When I was a child, I’d save my pocket money for two things: the first being books, and the second being Fizz-Pops (preferably the sour apple variety, packed with tongue-tingling sour-apple sherbet).
Both of these treats, in the colonial British outpost of Salisbury – now the bustling African city of Harare – were in short supply.
Each Friday, I’d cycle to the little local library, and try to find a book I hadn’t already read. And each birthday and Christmas I’d wait with bated breath for the next Secret Seven/Famous Five/Nancy Drew paperback to arrive from my beloved cousin in Liverpool, wrapped in brown paper and string, and slightly dog-eared after the mail ship to Cape Town, a train to Zimbabwe, a van to our suburb, and at last, the hands of a dog-nipped, bicycle-riding postman.
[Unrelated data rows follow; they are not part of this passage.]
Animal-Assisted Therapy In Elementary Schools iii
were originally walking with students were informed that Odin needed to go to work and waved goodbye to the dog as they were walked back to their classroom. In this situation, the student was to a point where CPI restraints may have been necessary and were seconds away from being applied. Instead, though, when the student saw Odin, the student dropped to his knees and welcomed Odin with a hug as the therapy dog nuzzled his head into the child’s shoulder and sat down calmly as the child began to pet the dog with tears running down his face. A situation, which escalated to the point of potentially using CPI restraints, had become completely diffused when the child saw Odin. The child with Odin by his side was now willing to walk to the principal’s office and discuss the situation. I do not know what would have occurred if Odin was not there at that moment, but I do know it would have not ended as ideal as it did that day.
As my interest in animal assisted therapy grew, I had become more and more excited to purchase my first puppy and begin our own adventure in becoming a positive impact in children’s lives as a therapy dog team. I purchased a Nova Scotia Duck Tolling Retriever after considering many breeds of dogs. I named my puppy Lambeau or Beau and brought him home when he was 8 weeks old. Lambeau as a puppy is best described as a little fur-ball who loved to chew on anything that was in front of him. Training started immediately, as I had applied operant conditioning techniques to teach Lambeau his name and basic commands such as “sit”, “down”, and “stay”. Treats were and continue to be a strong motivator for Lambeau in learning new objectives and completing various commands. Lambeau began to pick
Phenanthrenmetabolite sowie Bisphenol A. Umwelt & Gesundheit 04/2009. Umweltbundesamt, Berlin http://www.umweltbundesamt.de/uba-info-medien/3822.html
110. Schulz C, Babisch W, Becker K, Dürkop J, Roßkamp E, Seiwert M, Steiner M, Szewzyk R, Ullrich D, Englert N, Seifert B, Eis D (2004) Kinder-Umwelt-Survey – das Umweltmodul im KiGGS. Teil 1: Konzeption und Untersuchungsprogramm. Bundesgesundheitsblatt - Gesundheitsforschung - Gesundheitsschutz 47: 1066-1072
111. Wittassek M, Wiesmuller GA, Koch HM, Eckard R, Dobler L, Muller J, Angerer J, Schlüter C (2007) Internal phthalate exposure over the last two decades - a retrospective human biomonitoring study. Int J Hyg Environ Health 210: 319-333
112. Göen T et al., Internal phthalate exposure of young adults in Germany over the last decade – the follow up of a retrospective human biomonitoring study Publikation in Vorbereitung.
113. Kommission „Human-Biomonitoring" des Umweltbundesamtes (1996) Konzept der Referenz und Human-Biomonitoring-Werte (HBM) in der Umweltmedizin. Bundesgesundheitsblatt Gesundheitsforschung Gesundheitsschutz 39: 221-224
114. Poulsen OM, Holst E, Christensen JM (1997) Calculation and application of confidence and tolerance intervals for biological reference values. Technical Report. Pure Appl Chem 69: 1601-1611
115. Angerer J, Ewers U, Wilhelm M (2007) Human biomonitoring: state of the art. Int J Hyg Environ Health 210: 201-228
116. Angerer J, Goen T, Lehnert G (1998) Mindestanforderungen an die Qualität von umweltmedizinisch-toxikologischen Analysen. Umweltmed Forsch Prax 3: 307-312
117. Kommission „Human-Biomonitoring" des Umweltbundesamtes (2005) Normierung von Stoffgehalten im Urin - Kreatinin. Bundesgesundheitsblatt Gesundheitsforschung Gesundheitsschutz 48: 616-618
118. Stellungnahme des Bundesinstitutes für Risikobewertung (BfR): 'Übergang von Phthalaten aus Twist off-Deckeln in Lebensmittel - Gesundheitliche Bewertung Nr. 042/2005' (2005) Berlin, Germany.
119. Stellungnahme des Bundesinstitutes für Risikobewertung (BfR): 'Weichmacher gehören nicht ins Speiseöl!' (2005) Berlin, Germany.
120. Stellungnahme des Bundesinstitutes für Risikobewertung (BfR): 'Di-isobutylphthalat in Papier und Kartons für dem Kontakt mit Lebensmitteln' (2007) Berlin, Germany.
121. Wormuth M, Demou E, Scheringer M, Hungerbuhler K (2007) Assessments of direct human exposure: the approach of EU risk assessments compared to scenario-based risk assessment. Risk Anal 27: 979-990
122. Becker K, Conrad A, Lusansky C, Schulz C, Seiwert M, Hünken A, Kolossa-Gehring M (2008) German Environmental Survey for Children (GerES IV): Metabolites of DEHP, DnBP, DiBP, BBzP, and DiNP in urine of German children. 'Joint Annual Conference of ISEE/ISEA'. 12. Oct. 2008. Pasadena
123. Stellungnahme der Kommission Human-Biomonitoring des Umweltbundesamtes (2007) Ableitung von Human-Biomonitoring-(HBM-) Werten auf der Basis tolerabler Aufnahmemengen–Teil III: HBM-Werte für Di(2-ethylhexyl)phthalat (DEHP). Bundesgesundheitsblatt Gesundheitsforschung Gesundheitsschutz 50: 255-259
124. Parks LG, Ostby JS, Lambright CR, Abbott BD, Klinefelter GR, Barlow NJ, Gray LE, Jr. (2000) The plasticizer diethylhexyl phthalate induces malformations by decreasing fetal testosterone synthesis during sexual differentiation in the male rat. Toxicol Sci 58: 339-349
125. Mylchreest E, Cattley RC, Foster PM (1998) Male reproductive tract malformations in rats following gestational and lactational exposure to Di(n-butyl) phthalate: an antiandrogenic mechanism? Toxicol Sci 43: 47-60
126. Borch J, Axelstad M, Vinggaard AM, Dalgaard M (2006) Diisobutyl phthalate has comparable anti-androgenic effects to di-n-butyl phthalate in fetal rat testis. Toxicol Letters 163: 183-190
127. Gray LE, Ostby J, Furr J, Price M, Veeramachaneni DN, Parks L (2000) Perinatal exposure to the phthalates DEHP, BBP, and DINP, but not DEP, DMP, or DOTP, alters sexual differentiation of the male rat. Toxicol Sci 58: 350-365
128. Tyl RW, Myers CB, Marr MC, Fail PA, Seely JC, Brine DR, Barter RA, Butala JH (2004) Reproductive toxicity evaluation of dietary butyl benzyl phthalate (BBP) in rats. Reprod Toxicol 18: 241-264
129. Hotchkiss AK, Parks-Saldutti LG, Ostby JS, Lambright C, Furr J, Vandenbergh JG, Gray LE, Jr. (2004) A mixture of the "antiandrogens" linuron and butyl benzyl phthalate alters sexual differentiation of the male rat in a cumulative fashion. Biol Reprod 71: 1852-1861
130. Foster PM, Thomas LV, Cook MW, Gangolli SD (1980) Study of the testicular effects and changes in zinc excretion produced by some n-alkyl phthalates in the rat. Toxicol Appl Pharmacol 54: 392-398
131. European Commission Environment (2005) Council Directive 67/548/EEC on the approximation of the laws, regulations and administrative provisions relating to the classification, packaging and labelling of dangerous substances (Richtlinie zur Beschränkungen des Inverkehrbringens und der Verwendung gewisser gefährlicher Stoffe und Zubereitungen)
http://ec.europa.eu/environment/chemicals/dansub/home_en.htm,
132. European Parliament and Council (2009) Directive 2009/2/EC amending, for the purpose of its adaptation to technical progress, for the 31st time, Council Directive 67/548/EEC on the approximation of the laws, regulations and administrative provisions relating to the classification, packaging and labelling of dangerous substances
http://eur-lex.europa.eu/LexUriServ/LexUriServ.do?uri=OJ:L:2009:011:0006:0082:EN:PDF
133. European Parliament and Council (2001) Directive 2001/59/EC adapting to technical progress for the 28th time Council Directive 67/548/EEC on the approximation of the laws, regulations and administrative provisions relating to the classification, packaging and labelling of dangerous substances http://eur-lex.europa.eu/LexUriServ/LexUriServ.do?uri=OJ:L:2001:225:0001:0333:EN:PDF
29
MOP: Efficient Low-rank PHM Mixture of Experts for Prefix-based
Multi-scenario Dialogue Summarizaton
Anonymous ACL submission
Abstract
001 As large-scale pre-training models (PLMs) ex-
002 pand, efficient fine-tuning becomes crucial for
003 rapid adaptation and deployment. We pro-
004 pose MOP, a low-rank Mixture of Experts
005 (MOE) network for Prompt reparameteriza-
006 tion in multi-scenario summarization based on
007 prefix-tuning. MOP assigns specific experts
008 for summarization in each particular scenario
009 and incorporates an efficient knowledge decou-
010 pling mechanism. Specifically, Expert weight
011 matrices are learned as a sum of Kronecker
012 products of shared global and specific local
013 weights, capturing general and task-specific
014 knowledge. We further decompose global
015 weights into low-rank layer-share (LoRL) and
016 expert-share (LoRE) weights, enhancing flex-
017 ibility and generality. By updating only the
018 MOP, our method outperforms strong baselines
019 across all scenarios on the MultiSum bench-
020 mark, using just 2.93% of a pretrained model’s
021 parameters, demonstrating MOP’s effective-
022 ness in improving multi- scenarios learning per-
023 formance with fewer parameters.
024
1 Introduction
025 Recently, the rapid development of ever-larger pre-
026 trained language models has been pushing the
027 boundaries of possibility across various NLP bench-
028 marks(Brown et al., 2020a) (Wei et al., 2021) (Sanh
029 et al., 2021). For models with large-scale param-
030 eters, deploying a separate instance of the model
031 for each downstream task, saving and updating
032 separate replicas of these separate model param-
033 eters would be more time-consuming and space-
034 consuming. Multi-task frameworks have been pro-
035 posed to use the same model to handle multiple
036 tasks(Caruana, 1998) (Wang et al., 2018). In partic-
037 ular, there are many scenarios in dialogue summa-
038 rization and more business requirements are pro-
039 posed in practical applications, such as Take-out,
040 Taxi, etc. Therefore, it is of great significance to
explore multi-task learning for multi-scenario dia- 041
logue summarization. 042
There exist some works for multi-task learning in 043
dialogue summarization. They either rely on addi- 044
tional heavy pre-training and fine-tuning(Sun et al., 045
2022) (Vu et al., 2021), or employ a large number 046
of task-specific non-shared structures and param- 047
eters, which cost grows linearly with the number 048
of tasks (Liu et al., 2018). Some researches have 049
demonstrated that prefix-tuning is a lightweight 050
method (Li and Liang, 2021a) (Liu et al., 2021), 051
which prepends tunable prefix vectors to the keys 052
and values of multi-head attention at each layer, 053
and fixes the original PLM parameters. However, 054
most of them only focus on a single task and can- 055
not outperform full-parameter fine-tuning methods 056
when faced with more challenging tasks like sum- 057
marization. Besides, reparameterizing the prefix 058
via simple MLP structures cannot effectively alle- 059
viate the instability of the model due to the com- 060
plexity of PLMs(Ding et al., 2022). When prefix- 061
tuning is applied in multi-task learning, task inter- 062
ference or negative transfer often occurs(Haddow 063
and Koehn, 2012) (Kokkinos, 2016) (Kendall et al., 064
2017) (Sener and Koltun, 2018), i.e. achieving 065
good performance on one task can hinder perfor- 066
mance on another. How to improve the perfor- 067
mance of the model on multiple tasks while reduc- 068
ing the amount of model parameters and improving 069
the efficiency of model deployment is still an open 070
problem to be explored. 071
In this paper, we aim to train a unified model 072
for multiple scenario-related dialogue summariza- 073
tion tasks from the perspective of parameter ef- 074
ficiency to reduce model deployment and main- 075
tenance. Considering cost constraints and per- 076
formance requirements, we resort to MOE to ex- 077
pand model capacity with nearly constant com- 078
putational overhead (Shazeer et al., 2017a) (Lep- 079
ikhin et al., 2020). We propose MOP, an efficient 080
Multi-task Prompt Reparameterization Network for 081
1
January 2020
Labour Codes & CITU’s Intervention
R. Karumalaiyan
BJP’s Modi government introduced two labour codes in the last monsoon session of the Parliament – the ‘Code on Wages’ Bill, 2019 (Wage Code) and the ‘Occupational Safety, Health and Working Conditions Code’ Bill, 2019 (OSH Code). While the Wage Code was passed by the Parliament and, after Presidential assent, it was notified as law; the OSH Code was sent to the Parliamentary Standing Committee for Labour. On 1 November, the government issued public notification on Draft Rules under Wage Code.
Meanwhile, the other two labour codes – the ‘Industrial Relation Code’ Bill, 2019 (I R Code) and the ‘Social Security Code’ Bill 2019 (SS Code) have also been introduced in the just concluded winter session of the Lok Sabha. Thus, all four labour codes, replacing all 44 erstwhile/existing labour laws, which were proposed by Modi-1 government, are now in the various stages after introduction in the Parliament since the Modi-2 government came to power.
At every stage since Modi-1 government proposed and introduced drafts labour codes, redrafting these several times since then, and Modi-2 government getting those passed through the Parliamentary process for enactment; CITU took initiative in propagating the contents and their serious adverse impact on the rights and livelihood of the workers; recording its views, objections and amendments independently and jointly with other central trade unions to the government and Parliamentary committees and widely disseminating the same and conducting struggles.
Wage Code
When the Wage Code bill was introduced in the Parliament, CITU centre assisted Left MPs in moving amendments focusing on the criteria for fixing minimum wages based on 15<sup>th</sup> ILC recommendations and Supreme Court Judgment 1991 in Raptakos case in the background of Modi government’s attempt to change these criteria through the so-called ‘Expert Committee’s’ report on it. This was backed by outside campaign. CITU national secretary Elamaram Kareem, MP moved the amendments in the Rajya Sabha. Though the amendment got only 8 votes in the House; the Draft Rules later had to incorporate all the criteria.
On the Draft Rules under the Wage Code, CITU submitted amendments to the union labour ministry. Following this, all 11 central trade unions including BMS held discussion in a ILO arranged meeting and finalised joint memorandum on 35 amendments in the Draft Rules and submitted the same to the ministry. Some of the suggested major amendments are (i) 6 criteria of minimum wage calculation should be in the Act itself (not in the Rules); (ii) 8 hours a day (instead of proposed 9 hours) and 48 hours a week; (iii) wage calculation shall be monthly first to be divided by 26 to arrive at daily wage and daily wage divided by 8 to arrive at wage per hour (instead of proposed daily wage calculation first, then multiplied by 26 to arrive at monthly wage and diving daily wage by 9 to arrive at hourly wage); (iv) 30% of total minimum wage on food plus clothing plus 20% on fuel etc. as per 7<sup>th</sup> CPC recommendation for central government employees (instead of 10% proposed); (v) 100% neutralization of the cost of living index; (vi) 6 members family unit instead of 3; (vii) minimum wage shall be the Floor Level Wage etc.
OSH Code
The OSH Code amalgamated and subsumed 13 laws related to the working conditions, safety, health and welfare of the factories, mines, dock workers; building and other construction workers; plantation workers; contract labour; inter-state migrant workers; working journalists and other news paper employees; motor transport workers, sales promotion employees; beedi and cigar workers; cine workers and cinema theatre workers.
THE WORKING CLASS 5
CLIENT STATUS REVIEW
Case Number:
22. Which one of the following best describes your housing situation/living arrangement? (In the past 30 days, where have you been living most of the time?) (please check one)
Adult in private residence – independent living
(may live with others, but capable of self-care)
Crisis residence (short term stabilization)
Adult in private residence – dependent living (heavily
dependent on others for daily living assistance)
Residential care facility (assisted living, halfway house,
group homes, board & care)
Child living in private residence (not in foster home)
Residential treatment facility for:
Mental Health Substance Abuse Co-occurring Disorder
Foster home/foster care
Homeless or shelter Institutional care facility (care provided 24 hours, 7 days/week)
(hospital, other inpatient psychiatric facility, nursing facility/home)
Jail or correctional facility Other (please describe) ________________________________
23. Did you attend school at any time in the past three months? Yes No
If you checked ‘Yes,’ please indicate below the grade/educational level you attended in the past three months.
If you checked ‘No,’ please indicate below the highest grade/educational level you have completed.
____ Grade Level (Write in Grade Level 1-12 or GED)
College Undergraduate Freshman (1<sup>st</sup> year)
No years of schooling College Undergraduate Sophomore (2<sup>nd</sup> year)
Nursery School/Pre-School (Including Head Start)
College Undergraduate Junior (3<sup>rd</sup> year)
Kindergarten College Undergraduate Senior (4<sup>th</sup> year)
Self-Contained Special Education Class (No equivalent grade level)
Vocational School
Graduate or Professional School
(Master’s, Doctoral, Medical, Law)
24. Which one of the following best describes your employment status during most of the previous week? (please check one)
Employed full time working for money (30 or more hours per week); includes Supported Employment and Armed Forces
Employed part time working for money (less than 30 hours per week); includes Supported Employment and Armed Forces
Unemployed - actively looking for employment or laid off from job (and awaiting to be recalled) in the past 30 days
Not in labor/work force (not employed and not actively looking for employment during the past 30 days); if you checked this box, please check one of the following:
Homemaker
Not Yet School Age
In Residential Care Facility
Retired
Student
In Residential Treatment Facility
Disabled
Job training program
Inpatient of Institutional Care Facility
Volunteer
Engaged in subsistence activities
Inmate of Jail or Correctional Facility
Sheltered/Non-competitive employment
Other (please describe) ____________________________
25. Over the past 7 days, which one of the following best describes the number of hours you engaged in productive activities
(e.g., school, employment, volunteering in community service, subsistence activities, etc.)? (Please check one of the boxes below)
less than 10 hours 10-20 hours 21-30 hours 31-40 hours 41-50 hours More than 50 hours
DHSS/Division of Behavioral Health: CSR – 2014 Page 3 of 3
So it makes sense that, 40 years later, when I bought my first house in London, the first thing I built were shelves for the things I loved most: books. That, with my first salary, the first thing I treated myself to was an enormous, glossy art book. And that, until recently, every Christmas I still bought my partner a book I hoped he might love – as he did for me.
When I say did, it’s because in the past couple of years, we’ve stopped giving each other books. Not because I don’t still adore good writing. But because, thanks to some rather unthinking publishing PRs, who have added me to their publishing lists – in spite of vigorous protestations – books keep arriving in the post. Some weeks I get ten or 20. Some on travel. Some on food. Some on interiors. Some on absolutely nothing I’ve ever been interested in (this week, handmade Japanese bicycle frames; last week, cupcakes).
And rather than enjoying that wonderful feeling of unwrapping a new book, I feel totally swamped. They’re piled up in my office. Lurking under my desk. Wobbling in towers on my desktop. I have a bag in my car boot, to take to the charity shop. A suitcase for the local school. Another stash for foodie friends.
Rather than being a pleasure, the books have become a burden. Even if they are the most exquisite books I’ve ever seen, I resent them because I will never find the time to look at them – never mind read them.
Looking back at the features I’ve written in the past year, only three have been inspired by books. And all three were sent as PDFs, so I could look at them on my screen, on a plane, on a train, and take what I needed in order to write about them.
Which means that thousands of pounds of publishers’ money has been wasted on books I will never look at, and never feature. A few dozen trees have been cut down unnecessarily. And a whole lot of my energy has been spent giving books away.
Please keep sending me catalogues listing new books. Please alert me with press releases about books that could inspire a feature. Please email me if there are great new guidebooks I should know about. Just don’t send me the real thing, please.
Or, for that matter, Fizz Pops. Because I eat them so rarely, they’re still a glorious treat.